The U.S. Supreme Court in a landmark decision on April 29 reinterpreted a provision of the Voting Rights Act and struck down a majority-black congressional district in Louisiana, opening the door for more redistricting across the United States.

In a 6–3 ruling, the high court found that the Louisiana district represented by Rep. Cleo Fields (D-La.) relied on race when the congressional map was drawn up.

Ruling Impacts Key Voting Rights Act Section

The ruling was authored by Justice Samuel Alito and joined by Chief Justice John Roberts and Justices Clarence Thomas, Neil Gorsuch, Brett Kavanaugh, and Amy Coney Barrett.

Alito wrote that “allowing race to play any part in government decisionmaking represents a departure from the constitutional rule that applies in almost every other context.”

He said Section 2 of the Voting Rights Act is effectively limited to instances of intentional discrimination, a very high standard.

“Only when understood this way does (Section 2) of the Voting Rights Act properly fit within Congress’s 15th Amendment enforcement power,” Alito wrote.

The 15th Amendment, a Reconstruction-era amendment of the Constitution that was ratified in 1870 following the end of the Civil War, allows Congress to pass laws ensuring that the right to vote cannot be denied “on ​account of race, color or previous condition of servitude.”

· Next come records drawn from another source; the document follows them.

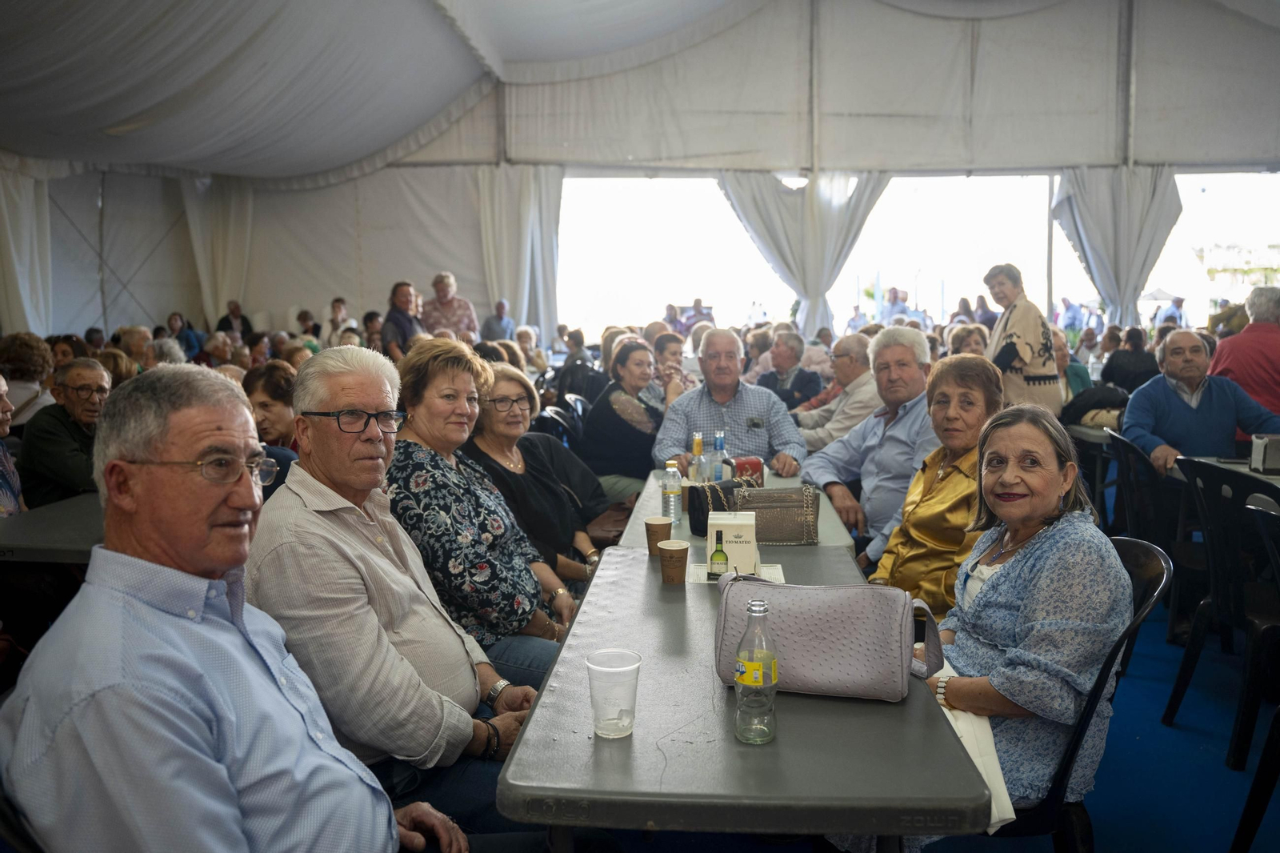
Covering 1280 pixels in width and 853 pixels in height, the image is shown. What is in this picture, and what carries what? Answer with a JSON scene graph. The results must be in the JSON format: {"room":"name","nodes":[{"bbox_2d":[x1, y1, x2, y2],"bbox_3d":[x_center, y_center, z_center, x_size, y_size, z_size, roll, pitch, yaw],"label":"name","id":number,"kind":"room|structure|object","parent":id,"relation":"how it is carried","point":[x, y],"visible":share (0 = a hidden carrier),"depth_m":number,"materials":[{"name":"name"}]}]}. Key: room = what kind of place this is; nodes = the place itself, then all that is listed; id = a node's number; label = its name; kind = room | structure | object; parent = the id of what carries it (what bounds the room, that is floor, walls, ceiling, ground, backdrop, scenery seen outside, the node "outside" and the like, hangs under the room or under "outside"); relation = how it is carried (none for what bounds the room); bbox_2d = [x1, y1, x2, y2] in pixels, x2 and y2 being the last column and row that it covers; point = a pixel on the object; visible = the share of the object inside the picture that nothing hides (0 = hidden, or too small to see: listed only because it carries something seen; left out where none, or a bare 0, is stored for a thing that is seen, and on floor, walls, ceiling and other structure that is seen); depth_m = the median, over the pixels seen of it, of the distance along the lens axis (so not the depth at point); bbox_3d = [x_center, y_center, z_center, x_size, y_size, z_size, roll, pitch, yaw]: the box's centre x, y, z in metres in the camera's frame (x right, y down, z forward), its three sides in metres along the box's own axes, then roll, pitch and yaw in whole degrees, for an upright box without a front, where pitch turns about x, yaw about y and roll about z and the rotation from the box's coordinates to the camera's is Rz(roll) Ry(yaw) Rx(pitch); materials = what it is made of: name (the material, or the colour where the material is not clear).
{"room":"event hall","nodes":[
{"label":"event hall","id":0,"kind":"room"},
{"bbox_2d":[1,0,1277,342],"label":"tent wall","id":1,"kind":"structure","parent":0,"point":[1148,6],"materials":[{"name":"white fabric"}]},
{"bbox_2d":[181,174,251,318],"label":"curtain","id":2,"kind":"object","parent":1,"relation":"attached to","point":[224,222],"visible":0.64,"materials":[{"name":"white fabric"}]},
{"bbox_2d":[474,166,563,336],"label":"curtain","id":3,"kind":"object","parent":1,"relation":"attached to","point":[547,205],"visible":0.65,"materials":[{"name":"white fabric"}]},
{"bbox_2d":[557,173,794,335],"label":"window","id":4,"kind":"object","parent":1,"relation":"in","point":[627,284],"visible":0.63,"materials":[{"name":"white"}]},
{"bbox_2d":[716,168,888,334],"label":"curtain","id":5,"kind":"object","parent":1,"relation":"attached to","point":[833,205],"visible":0.61,"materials":[{"name":"white fabric"}]},
{"bbox_2d":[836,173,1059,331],"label":"window","id":6,"kind":"structure","parent":1,"relation":"in","point":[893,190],"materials":[{"name":"white"}]},
{"bbox_2d":[1048,167,1181,325],"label":"curtain","id":7,"kind":"object","parent":1,"relation":"attached to","point":[1081,217],"visible":0.64,"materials":[{"name":"white fabric"}]},
{"bbox_2d":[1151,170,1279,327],"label":"window","id":8,"kind":"object","parent":1,"relation":"in","point":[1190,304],"visible":0.53,"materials":[{"name":"white"}]},
{"bbox_2d":[0,0,1279,178],"bbox_3d":[0.565,-3.787,7.988,14.170,2.385,11.923,0,7,4],"label":"tent ceiling","id":9,"kind":"structure","parent":0,"point":[334,162],"depth_m":9.82,"materials":[{"name":"white fabric"}]},
{"bbox_2d":[0,156,51,334],"bbox_3d":[-6.735,-1.726,10.303,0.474,3.342,1.603,0,7,4],"label":"curtain","id":10,"kind":"object","parent":9,"relation":"hanging from","point":[21,272],"visible":0.78,"depth_m":10.53,"materials":[{"name":"white fabric"}]},
{"bbox_2d":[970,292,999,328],"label":"person","id":11,"kind":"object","parent":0,"point":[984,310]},
{"bbox_2d":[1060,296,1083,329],"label":"person","id":12,"kind":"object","parent":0,"point":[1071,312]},
{"bbox_2d":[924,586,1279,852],"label":"floor","id":13,"kind":"structure","parent":0,"point":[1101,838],"depth_m":3.15,"materials":[{"name":"blue carpet"}]},
{"bbox_2d":[0,372,24,516],"bbox_3d":[-2.599,0.355,3.693,0.578,1.111,0.630,-2,7,-9],"label":"person","id":14,"kind":"object","parent":13,"relation":"on","point":[1,391],"visible":0.52,"depth_m":3.79},
{"bbox_2d":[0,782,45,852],"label":"chair","id":15,"kind":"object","parent":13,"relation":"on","point":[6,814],"visible":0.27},
{"bbox_2d":[0,333,56,426],"bbox_3d":[-3.843,-0.060,6.010,0.540,0.957,0.555,0,7,4],"label":"woman","id":16,"kind":"object","parent":13,"relation":"on","point":[14,386],"visible":0.54,"depth_m":5.92},
{"bbox_2d":[0,493,102,562],"bbox_3d":[-1.897,0.641,3.648,0.850,0.717,1.229,0,7,4],"label":"table","id":17,"kind":"object","parent":13,"relation":"on","point":[49,530],"visible":0.34,"depth_m":3.18,"materials":[{"name":"grey plastic"}]},
{"bbox_2d":[17,358,112,506],"bbox_3d":[-2.624,0.216,4.563,0.534,1.008,0.553,2,8,22],"label":"man","id":18,"kind":"object","parent":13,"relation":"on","point":[71,431],"visible":0.65,"depth_m":4.38},
{"bbox_2d":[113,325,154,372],"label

Interpreting Section 2 of the Voting Rights Act, which was signed into law in 1965, to “outlaw a map solely because it fails to provide a sufficient number of majority-minority districts would create a right that the amendment does not protect,” Alito argued, referring to the 15th Amendment.

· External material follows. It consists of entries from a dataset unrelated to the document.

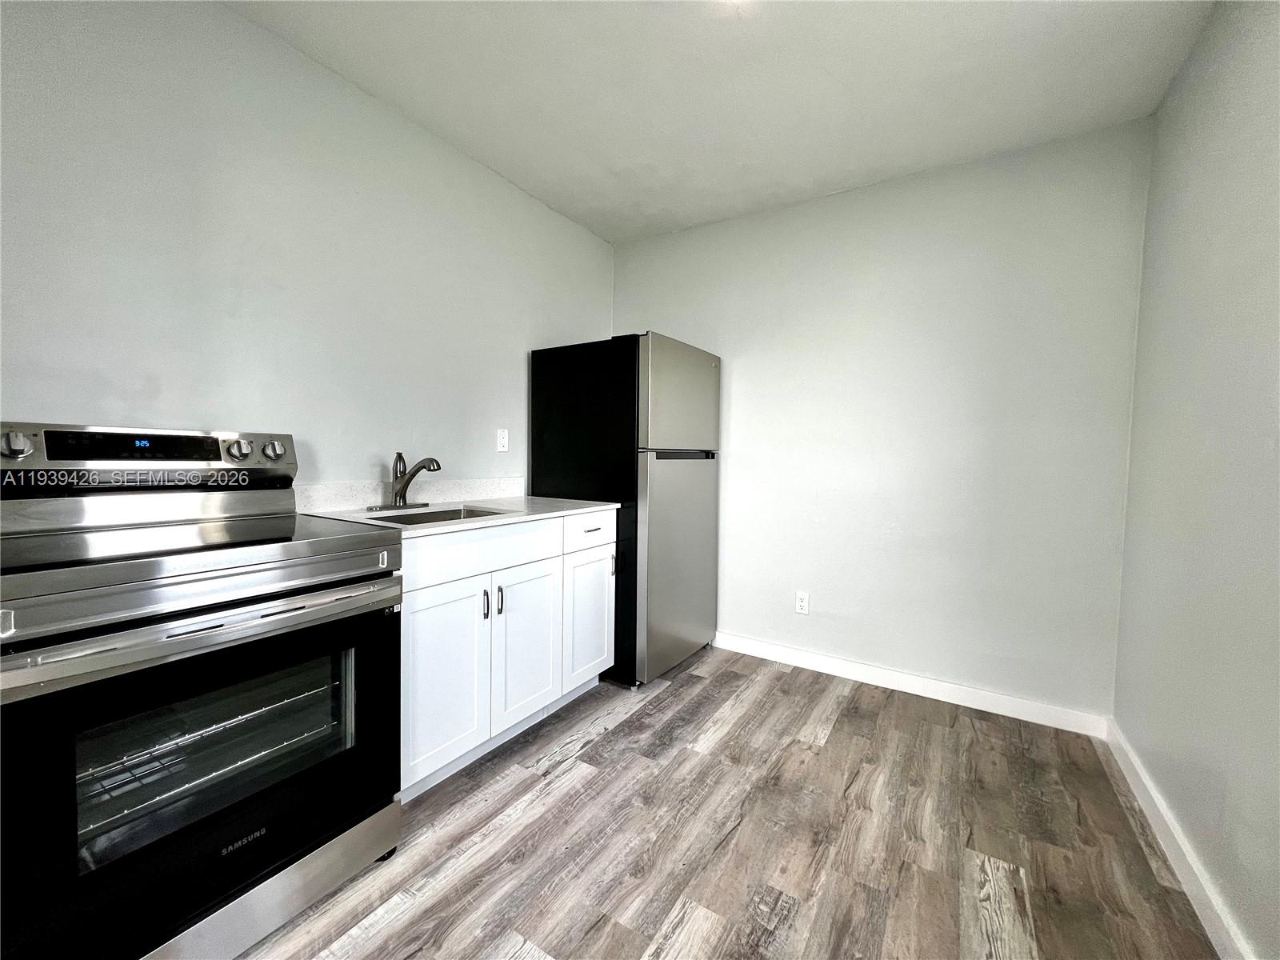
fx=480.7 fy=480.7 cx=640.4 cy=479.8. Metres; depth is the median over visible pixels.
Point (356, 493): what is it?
backsplash
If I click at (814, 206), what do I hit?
back wall
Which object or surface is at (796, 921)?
floor
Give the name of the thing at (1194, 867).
baseboard
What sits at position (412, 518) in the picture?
sink
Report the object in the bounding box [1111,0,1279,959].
right wall
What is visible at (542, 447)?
refrigerator
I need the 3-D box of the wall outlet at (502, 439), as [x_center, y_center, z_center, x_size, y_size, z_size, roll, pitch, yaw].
[-0.721,-0.208,2.510,0.009,0.116,0.071,3,3,33]
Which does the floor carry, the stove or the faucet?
the stove
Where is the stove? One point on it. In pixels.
(255, 870)
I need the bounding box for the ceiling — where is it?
[230,0,1215,242]
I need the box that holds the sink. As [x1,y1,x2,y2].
[368,504,509,526]
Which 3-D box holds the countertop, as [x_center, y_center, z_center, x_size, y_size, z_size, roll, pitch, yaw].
[-0.718,0.136,2.087,0.712,0.027,1.182,3,3,33]
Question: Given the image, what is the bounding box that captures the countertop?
[297,494,616,538]
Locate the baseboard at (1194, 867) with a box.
[1105,719,1251,959]
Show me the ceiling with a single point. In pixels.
(515, 168)
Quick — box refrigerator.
[530,331,721,687]
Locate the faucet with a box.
[369,452,440,510]
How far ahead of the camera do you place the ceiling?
1.77 m
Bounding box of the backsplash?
[296,476,525,513]
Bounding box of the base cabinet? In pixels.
[397,510,615,802]
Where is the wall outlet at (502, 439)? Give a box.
[496,428,508,451]
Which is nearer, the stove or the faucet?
the stove
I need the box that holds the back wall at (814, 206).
[613,116,1151,722]
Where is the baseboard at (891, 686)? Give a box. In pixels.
[712,632,1112,738]
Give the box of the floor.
[236,644,1215,959]
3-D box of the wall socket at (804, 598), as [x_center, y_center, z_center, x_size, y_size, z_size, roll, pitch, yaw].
[0.895,0.680,2.667,0.071,0.116,0.008,3,3,33]
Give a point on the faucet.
(396, 501)
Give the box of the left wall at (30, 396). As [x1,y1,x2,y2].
[0,0,615,499]
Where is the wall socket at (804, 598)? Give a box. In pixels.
[795,590,810,614]
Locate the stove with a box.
[0,420,407,959]
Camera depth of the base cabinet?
1.76 m
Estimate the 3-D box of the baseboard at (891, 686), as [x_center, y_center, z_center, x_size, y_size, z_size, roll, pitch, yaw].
[0.944,0.995,2.654,2.433,0.093,0.015,3,3,33]
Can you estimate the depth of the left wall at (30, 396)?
1.62 m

Louisiana Map ‘Unconstitutional’

With the decision, the high court blocked an electoral map in Louisiana that would have given the state a second majority-black congressional district.

The Supreme Court’s ruling was issued amid a battle unfolding between Republican-led and Democratic-led states ​around the country involving the redrawing of electoral maps to change the composition of House of Representatives districts ahead of the November elections.

“That map is an unconstitutional gerrymander,” Alito wrote for the majority, adding that the Voting Rights Act doesn’t “require Louisiana to create an additional majority-minority district” and ruling that there is “no compelling interest” that justified Louisiana using race to create Fields’ district.

The U.S. Constitution, he added, “almost never permits a State to discriminate on the basis of race, and such discrimination triggers strict scrutiny.”

The decision was issued as other states have moved to implement new congressional districts ahead of the November 2026 midterm elections.

Florida legislators were debating a proposed redrawing of the state’s congressional lines, which was submitted this month by Gov. Ron DeSantis and was intended to give Republicans a chance to pick up as many as four seats in the House of Representatives.